Material for the task:
....................
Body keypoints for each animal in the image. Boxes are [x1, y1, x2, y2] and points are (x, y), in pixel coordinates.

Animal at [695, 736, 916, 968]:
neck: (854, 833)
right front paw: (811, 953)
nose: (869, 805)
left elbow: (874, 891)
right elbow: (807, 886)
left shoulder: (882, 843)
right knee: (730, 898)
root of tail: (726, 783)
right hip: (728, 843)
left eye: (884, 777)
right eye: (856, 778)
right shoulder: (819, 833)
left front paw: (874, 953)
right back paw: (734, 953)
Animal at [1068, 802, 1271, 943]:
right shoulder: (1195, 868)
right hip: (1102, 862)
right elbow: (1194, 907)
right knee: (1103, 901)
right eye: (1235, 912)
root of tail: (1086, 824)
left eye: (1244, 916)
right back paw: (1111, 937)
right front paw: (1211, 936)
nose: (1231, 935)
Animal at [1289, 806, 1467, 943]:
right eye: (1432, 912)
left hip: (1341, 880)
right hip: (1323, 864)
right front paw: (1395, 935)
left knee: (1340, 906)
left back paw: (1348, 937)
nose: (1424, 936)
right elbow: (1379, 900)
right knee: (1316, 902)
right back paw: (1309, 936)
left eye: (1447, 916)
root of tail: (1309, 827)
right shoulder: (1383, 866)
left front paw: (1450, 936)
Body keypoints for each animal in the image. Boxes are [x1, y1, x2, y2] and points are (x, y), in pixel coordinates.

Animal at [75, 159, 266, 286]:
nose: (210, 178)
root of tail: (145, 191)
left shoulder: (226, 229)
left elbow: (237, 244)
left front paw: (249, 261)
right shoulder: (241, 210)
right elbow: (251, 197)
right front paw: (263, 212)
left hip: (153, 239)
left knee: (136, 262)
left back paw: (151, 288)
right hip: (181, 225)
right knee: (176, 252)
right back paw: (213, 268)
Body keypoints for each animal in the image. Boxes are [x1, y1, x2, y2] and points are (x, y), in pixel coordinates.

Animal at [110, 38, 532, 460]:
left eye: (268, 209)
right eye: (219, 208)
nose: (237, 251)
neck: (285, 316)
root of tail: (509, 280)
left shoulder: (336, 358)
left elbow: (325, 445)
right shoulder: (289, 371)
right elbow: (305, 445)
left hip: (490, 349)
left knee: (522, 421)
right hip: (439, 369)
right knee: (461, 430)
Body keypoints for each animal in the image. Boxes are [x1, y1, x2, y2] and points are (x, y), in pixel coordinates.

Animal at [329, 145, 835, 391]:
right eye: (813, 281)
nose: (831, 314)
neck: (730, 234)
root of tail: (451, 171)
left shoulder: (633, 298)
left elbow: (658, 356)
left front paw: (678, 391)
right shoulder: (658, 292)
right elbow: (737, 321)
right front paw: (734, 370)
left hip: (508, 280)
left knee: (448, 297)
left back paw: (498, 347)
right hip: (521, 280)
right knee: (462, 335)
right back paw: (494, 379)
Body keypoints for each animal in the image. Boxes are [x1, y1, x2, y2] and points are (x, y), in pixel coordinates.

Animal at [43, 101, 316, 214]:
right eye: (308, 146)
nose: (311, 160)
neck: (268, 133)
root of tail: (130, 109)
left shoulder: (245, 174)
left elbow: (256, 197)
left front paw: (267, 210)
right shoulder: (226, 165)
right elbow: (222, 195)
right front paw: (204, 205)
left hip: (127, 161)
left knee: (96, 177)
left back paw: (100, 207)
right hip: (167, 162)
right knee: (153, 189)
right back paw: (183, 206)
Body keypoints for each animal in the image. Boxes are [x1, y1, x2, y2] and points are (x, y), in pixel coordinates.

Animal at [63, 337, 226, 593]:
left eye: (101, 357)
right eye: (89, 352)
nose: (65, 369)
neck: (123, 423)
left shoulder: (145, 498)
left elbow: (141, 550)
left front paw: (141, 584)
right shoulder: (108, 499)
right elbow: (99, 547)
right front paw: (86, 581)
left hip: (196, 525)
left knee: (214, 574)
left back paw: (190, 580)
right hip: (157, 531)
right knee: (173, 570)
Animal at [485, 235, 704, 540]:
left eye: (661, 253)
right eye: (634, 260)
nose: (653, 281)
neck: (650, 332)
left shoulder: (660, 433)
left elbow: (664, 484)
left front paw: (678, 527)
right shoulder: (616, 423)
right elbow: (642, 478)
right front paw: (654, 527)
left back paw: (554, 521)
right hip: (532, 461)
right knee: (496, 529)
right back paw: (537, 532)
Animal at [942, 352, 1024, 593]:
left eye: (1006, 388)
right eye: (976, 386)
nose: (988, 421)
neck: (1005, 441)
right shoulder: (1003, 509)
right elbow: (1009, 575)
....................
Exercise: Transcribe all the entries, keeping each one exactly as it is.

Task result:
Body keypoints for each animal in the image. Boxes are [x1, y1, x2, y2] and points are (x, y), in pixel coordinates.

Animal at [695, 736, 916, 968]:
neck: (854, 833)
right front paw: (811, 953)
nose: (869, 805)
left elbow: (874, 891)
right elbow: (807, 886)
left shoulder: (882, 843)
right knee: (730, 898)
root of tail: (726, 783)
right hip: (728, 843)
left eye: (884, 777)
right eye: (856, 778)
right shoulder: (819, 833)
left front paw: (874, 953)
right back paw: (734, 953)
Animal at [1068, 802, 1271, 943]:
right shoulder: (1195, 868)
right hip: (1102, 862)
right elbow: (1194, 907)
right knee: (1103, 901)
right eye: (1235, 912)
root of tail: (1086, 824)
left eye: (1244, 916)
right back paw: (1111, 937)
right front paw: (1211, 936)
nose: (1231, 935)
Animal at [1289, 806, 1467, 943]:
right eye: (1432, 912)
left hip: (1341, 880)
right hip: (1323, 864)
right front paw: (1395, 935)
left knee: (1340, 906)
left back paw: (1348, 937)
nose: (1424, 936)
right elbow: (1379, 900)
right knee: (1316, 902)
right back paw: (1309, 936)
left eye: (1447, 916)
root of tail: (1309, 827)
right shoulder: (1383, 866)
left front paw: (1450, 936)
Body keypoints for each animal in the image. Boxes are [x1, y1, x2, y2] and points are (x, y), in pixel coordinates.

Animal at [75, 159, 266, 286]:
nose: (210, 178)
root of tail: (145, 191)
left shoulder: (226, 229)
left elbow: (237, 244)
left front paw: (249, 261)
right shoulder: (241, 210)
right elbow: (251, 197)
right front paw: (263, 212)
left hip: (153, 239)
left knee: (136, 262)
left back paw: (151, 288)
right hip: (181, 225)
right knee: (176, 252)
right back paw: (213, 268)
Body keypoints for each animal in the image. Boxes are [x1, y1, x2, y2] and points are (x, y), in pixel coordinates.

Animal at [110, 38, 532, 460]:
left eye: (268, 209)
right eye: (219, 208)
nose: (237, 251)
neck: (285, 316)
root of tail: (509, 280)
left shoulder: (336, 358)
left elbow: (325, 445)
right shoulder: (289, 371)
right elbow: (305, 445)
left hip: (490, 349)
left knee: (522, 421)
right hip: (439, 369)
right knee: (461, 430)
Body keypoints for each animal in the image. Boxes are [x1, y1, x2, y2] and points are (x, y), in pixel coordinates.

Animal at [329, 145, 835, 391]:
right eye: (813, 281)
nose: (831, 314)
neck: (730, 234)
root of tail: (451, 171)
left shoulder: (633, 298)
left elbow: (658, 356)
left front paw: (678, 391)
right shoulder: (658, 292)
right elbow: (737, 321)
right front paw: (734, 370)
left hip: (508, 280)
left knee: (448, 297)
left back paw: (498, 347)
right hip: (521, 280)
right knee: (462, 335)
right back paw: (494, 379)
Body keypoints for each animal in the image. Boxes are [x1, y1, x2, y2] and points are (x, y), in pixel coordinates.

Animal at [43, 101, 316, 214]:
right eye: (308, 146)
nose: (311, 160)
neck: (268, 133)
root of tail: (130, 109)
left shoulder: (245, 174)
left elbow: (256, 197)
left front paw: (267, 210)
right shoulder: (226, 165)
right elbow: (222, 195)
right front paw: (204, 205)
left hip: (127, 161)
left knee: (96, 177)
left back paw: (100, 207)
right hip: (167, 162)
right knee: (153, 189)
right back paw: (183, 206)
Body keypoints for each animal in the image. Boxes are [x1, y1, x2, y2] and points are (x, y), in pixel coordinates.

Animal at [63, 337, 226, 593]:
left eye: (101, 357)
right eye: (89, 352)
nose: (65, 369)
neck: (123, 423)
left shoulder: (145, 498)
left elbow: (141, 550)
left front paw: (141, 584)
right shoulder: (108, 499)
right elbow: (99, 547)
right front paw: (86, 581)
left hip: (196, 525)
left knee: (214, 574)
left back paw: (190, 580)
right hip: (157, 531)
right knee: (173, 570)
Animal at [485, 235, 704, 540]:
left eye: (661, 253)
right eye: (634, 260)
nose: (653, 281)
neck: (650, 332)
left shoulder: (660, 433)
left elbow: (664, 484)
left front paw: (678, 527)
right shoulder: (616, 423)
right elbow: (642, 478)
right front paw: (654, 527)
left back paw: (554, 521)
right hip: (532, 461)
right knee: (496, 529)
right back paw: (537, 532)
Animal at [942, 352, 1024, 593]:
left eye: (1006, 388)
right eye: (976, 386)
nose: (988, 421)
neck: (1005, 441)
right shoulder: (1003, 509)
right elbow: (1009, 575)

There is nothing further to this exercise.